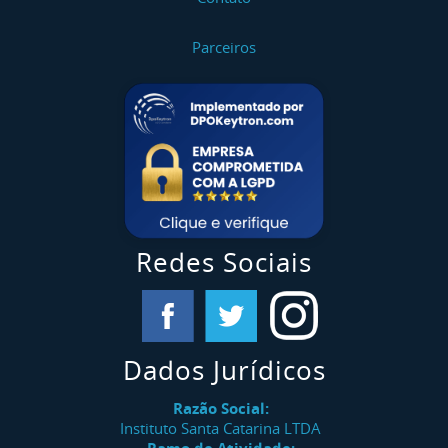
Parceiros
Redes Sociais
Dados Jurídicos
Razão Social:
Instituto Santa Catarina LTDA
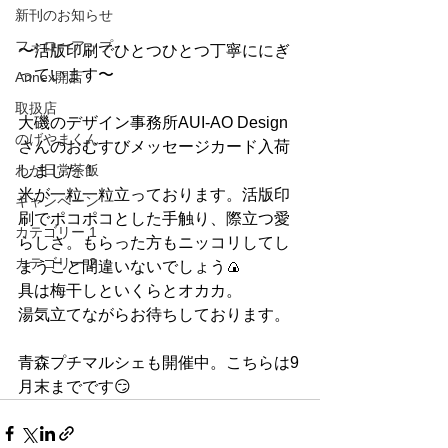
新刊のお知らせ
フォローアップ
〜活版印刷でひとつひとつ丁寧ににぎ
っています〜
Annex開店
取扱店
大磯のデザイン事務所AUI-AO Design 
のげやまくん
さんのおむすびメッセージカード入荷
わが日常茶飯
しました！
米が一粒一粒立っております。活版印
キャンペーン
刷でポコポコとした手触り、際立つ愛
カテゴリー 1
らしさ。もらった方もニッコリしてし
カテゴリー 2
まうこと間違いないでしょう🍙
具は梅干しといくらとオカカ。
湯気立てながらお待ちしております。
青森プチマルシェも開催中。こちらは9
月末までです😏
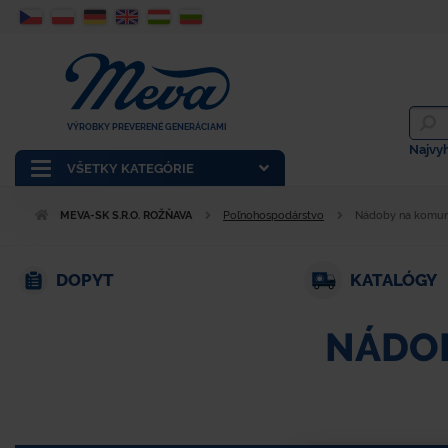
VÝROBKY PREVERENÉ GENERÁCIAMI
Najvy
VŠETKY KATEGÓRIE
MEVA-SK S.R.O. ROŽŇAVA
Poľnohospodárstvo
Nádoby na komuná
DOPYT
KATALÓGY
NÁDOB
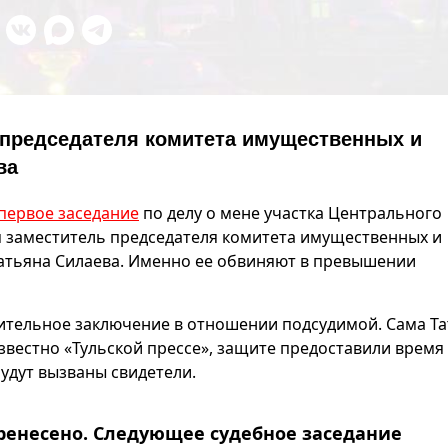
 председателя комитета имущественных и
ва
первое заседание
по делу о мене участка Центрального
я заместитель председателя комитета имущественных и
атьяна Силаева. Именно ее обвиняют в превышении
нительное заключение в отношении подсудимой. Сама Т
известно «Тульской прессе», защите предоставили время
будут вызваны свидетели.
еренесено. Следующее судебное заседание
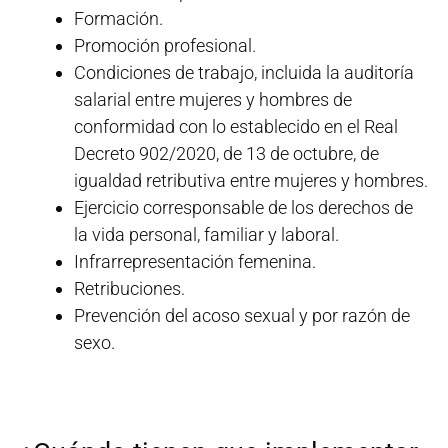
Formación.
Promoción profesional.
Condiciones de trabajo, incluida la auditoría
salarial entre mujeres y hombres de
conformidad con lo establecido en el Real
Decreto 902/2020, de 13 de octubre, de
igualdad retributiva entre mujeres y hombres.
Ejercicio corresponsable de los derechos de
la vida personal, familiar y laboral.
Infrarrepresentación femenina.
Retribuciones.
Prevención del acoso sexual y por razón de
sexo.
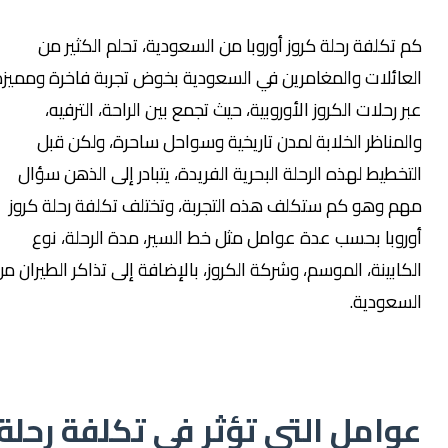
كم تكلفة رحلة كروز أوروبا من السعودية، تحلم الكثير من
العائلات والمغامرين في السعودية بخوض تجربة فاخرة ومميزة
عبر رحلات الكروز الأوروبية، حيث تجمع بين الراحة، الترفيه،
والمناظر الخلابة لمدن تاريخية وسواحل ساحرة، ولكن قبل
التخطيط لهذه الرحلة البحرية الفريدة، يتبادر إلى الذهن سؤال
مهم وهو كم ستكلف هذه التجربة، وتختلف تكلفة رحلة كروز
أوروبا بحسب عدة عوامل مثل خط السير، مدة الرحلة، نوع
الكابينة، الموسم، وشركة الكروز، بالإضافة إلى تذاكر الطيران من
السعودية.
عوامل التي تؤثر في تكلفة رحلة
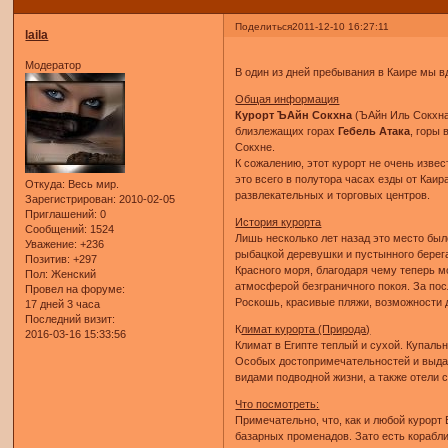
Поделиться
2011-12-10 16:27:11
laila
Модератор
В один из дней пребывания в Каире мы вд
Общая информация
Курорт ЪАйн Сокхна
(ЪАйн Иль Сокхна)
близлежащих горах
Гебель Атака
, горы
Сокхне.
К сожалению, этот курорт не очень изве
это всего в полутора часах езды от Каи
Откуда:
Весь мир.
развлекательных и торговых центров.
Зарегистрирован
: 2010-02-05
Приглашений:
0
История курорта
Сообщений:
1524
Лишь несколько лет назад это место был
Уважение:
+236
рыбацкой деревушки и пустынного берега
Позитив:
+297
Красного моря, благодаря чему теперь 
Пол:
Женский
атмосферой безграничного покоя. За по
Провел на форуме:
Роскошь, красивые пляжи, возможности 
17 дней 3 часа
Последний визит:
К
лимат курорта (Природа)
2016-03-16 15:33:56
Климат в Египте теплый и сухой. Купальн
Особых достопримечательностей и выдаю
видами подводной жизни, а также отели с
Что посмотреть:
Примечательно, что, как и любой курорт
базарных променадов. Зато есть корабли 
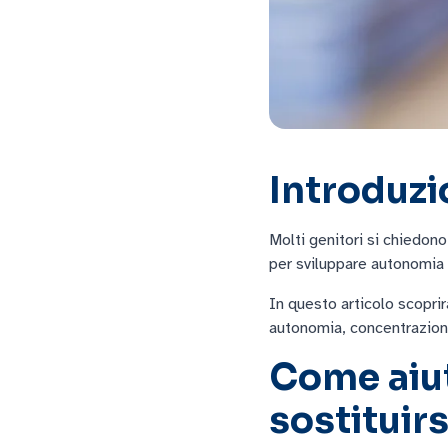
Introduz
Molti genitori si chiedono
per sviluppare autonomia n
In questo articolo scoprira
autonomia, concentrazione
Come aiuta
sostituir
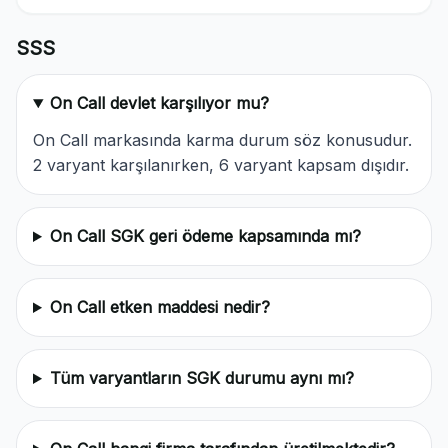
SSS
On Call devlet karşılıyor mu?
On Call markasında karma durum söz konusudur.
2 varyant karşılanırken, 6 varyant kapsam dışıdır.
On Call SGK geri ödeme kapsamında mı?
On Call etken maddesi nedir?
Tüm varyantların SGK durumu aynı mı?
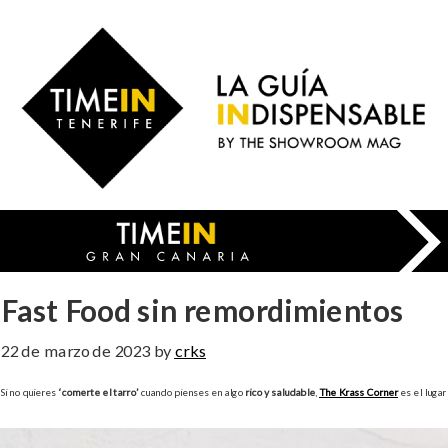
Skip
to
Time
main
in
content
Gran
Canaria
Fast Food sin remordimientos
22 de marzo de 2023
by
crks
Si no quieres
‘comerte el tarro’
cuando pienses en algo
rico y saludable
,
The Krass Corner
es el lugar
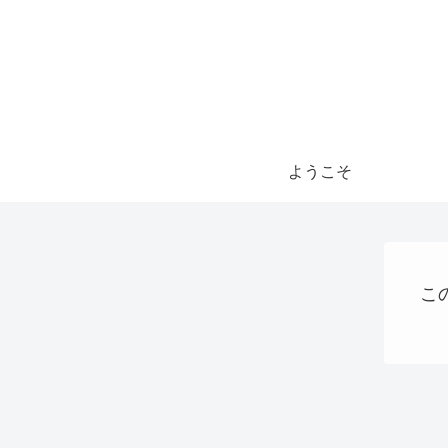
ようこそ
こ
Uncategorized
AI
稼ぐ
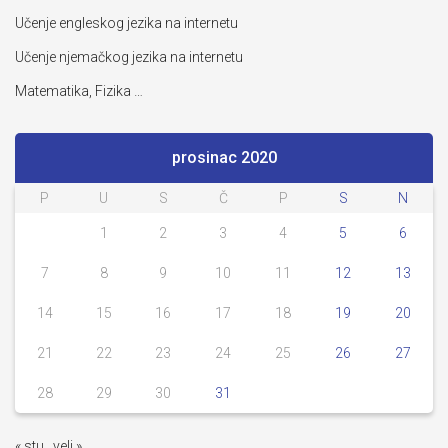
Učenje engleskog jezika na internetu
Učenje njemačkog jezika na internetu
Matematika, Fizika …
prosinac 2020
P
U
S
Č
P
S
N
1
2
3
4
5
6
7
8
9
10
11
12
13
14
15
16
17
18
19
20
21
22
23
24
25
26
27
28
29
30
31
« stu
velj »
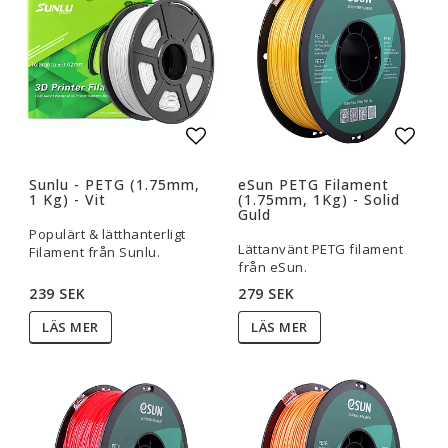
Lägg till i favoritlistan
Lägg t
Sunlu - PETG (1.75mm,
eSun PETG Filament
1 Kg) - Vit
(1.75mm, 1Kg) - Solid
Guld
Populärt & lätthanterligt
Lättanvänt PETG filament
Filament från Sunlu.
från eSun.
239 SEK
279 SEK
LÄS MER
LÄS MER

++++++++++

* **Work required**: Quote, word for word, all the text read from the pages of the material above. Leave the pictures out.

* **Task result**:
Parceiros
Redes Sociais
Dados Jurídicos
Razão Social:
Instituto Santa Catarina LTDA
新刊のお知らせ
フォローアップ
〜活版印刷でひとつひとつ丁寧ににぎ
っています〜
Annex開店
取扱店
大磯のデザイン事務所AUI-AO Design 
のげやまくん
さんのおむすびメッセージカード入荷
わが日常茶飯
しました！
米が一粒一粒立っております。活版印
キャンペーン
刷でポコポコとした手触り、際立つ愛
カテゴリー 1
らしさ。もらった方もニッコリしてし
カテゴリー 2
まうこと間違いないでしょう🍙
具は梅干しといくらとオカカ。
湯気立てながらお待ちしております。
青森プチマルシェも開催中。こちらは9
月末までです😏
VÝROBKY PREVERENÉ GENERÁCIAMI
Najvy
VŠETKY KATEGÓRIE
MEVA-SK S.R.O. ROŽŇAVA
Poľnohospodárstvo
Nádoby na komuná
DOPYT
KATALÓGY
NÁDOB
 председателя комитета имущественных и
ва
первое заседание
по делу о мене участка Центрального
я заместитель председателя комитета имущественных и
атьяна Силаева. Именно ее обвиняют в превышении
нительное заключение в отношении подсудимой. Сама Т
известно «Тульской прессе», защите предоставили время
будут вызваны свидетели.
еренесено. Следующее судебное заседание
Formación.
Promoción profesional.
Condiciones de trabajo, incluida la auditoría
salarial entre mujeres y hombres de
conformidad con lo establecido en el Real
Decreto 902/2020, de 13 de octubre, de
igualdad retributiva entre mujeres y hombres.
Ejercicio corresponsable de los derechos de
la vida personal, familiar y laboral.
Infrarrepresentación femenina.
Retribuciones.
Prevención del acoso sexual y por razón de
sexo.
كم تكلفة رحلة كروز أوروبا من السعودية، تحلم الكثير من
العائلات والمغامرين في السعودية بخوض تجربة فاخرة ومميزة
عبر رحلات الكروز الأوروبية، حيث تجمع بين الراحة، الترفيه،
والمناظر الخلابة لمدن تاريخية وسواحل ساحرة، ولكن قبل
التخطيط لهذه الرحلة البحرية الفريدة، يتبادر إلى الذهن سؤال
مهم وهو كم ستكلف هذه التجربة، وتختلف تكلفة رحلة كروز
أوروبا بحسب عدة عوامل مثل خط السير، مدة الرحلة، نوع
الكابينة، الموسم، وشركة الكروز، بالإضافة إلى تذاكر الطيران من
السعودية.
عوامل التي تؤثر في تكلفة رحلة
Поделиться
2011-12-10 16:27:11
laila
Модератор
В один из дней пребывания в Каире мы вд
Общая информация
Курорт ЪАйн Сокхна
(ЪАйн Иль Сокхна)
близлежащих горах
Гебель Атака
, горы
Сокхне.
К сожалению, этот курорт не очень изве
это всего в полутора часах езды от Каи
Откуда:
Весь мир.
развлекательных и торговых центров.
Зарегистрирован
: 2010-02-05
Приглашений:
0
История курорта
Сообщений:
1524
Лишь несколько лет назад это место был
Уважение:
+236
рыбацкой деревушки и пустынного берега
Позитив:
+297
Красного моря, благодаря чему теперь 
Пол:
Женский
атмосферой безграничного покоя. За по
Провел на форуме:
Роскошь, красивые пляжи, возможности 
17 дней 3 часа
Последний визит:
К
лимат курорта (Природа)
2016-03-16 15:33:56
Климат в Египте теплый и сухой. Купальн
Особых достопримечательностей и выдаю
видами подводной жизни, а также отели с
Что посмотреть:
Примечательно, что, как и любой курорт
базарных променадов. Зато есть корабли 
Introduz
Molti genitori si chiedono
per sviluppare autonomia n
In questo articolo scoprira
autonomia, concentrazione
Come aiuta
sostituir
SSS
On Call devlet karşılıyor mu?
On Call markasında karma durum söz konusudur.
2 varyant karşılanırken, 6 varyant kapsam dışıdır.
On Call SGK geri ödeme kapsamında mı?
On Call etken maddesi nedir?
Tüm varyantların SGK durumu aynı mı?
Skip
to
Time
main
in
content
Gran
Canaria
Fast Food sin remordimientos
22 de marzo de 2023
by
crks
Si no quieres
‘comerte el tarro’
cuando pienses en algo
rico y saludable
,
The Krass Corner
es el lugar
ようこそ
こ
Uncategorized
AI
稼ぐ
Učenje engleskog jezika na internetu
Učenje njemačkog jezika na internetu
Matematika, Fizika …
prosinac 2020
P
U
S
Č
P
S
N
1
2
3
4
5
6
7
8
9
10
11
12
13
14
15
16
17
18
19
20
21
22
23
24
25
26
27
28
29
30
31
« stu
velj »
Lägg till i favoritlistan
Lägg t
Sunlu - PETG (1.75mm,
eSun PETG Filament
1 Kg) - Vit
(1.75mm, 1Kg) - Solid
Guld
Populärt & lätthanterligt
Lättanvänt PETG filament
Filament från Sunlu.
från eSun.
239 SEK
279 SEK
LÄS MER
LÄS MER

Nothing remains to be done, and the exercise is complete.